• [Given problem]: Present every line of the records below as a numbered list, omitting blank lines and leaving out the pictures.

• [Items]:
■ ■ ■

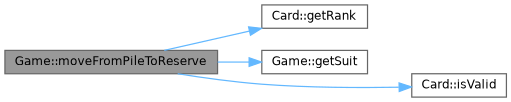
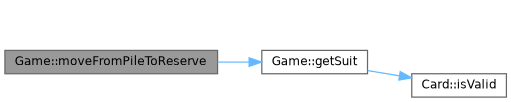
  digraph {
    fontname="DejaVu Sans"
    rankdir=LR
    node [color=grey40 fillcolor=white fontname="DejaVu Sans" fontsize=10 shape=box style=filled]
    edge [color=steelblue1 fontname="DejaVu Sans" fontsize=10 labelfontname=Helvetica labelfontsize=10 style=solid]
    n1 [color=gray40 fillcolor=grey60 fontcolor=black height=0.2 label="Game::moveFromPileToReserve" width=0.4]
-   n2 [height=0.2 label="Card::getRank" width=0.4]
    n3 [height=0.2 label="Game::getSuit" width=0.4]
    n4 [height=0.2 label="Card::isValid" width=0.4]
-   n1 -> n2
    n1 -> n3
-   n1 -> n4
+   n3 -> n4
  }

■ ■ ■

• [Result of this task]:
1.   digraph {
2.     fontname="DejaVu Sans"
3.     rankdir=LR
4.     node [color=grey40 fillcolor=white fontname="DejaVu Sans" fontsize=10 shape=box style=filled]
5.     edge [color=steelblue1 fontname="DejaVu Sans" fontsize=10 labelfontname=Helvetica labelfontsize=10 style=solid]
6.     n1 [color=gray40 fillcolor=grey60 fontcolor=black height=0.2 label="Game::moveFromPileToReserve" width=0.4]
7. -   n2 [height=0.2 label="Card::getRank" width=0.4]
8.     n3 [height=0.2 label="Game::getSuit" width=0.4]
9.     n4 [height=0.2 label="Card::isValid" width=0.4]
10. -   n1 -> n2
11.     n1 -> n3
12. -   n1 -> n4
13. +   n3 -> n4
14.   }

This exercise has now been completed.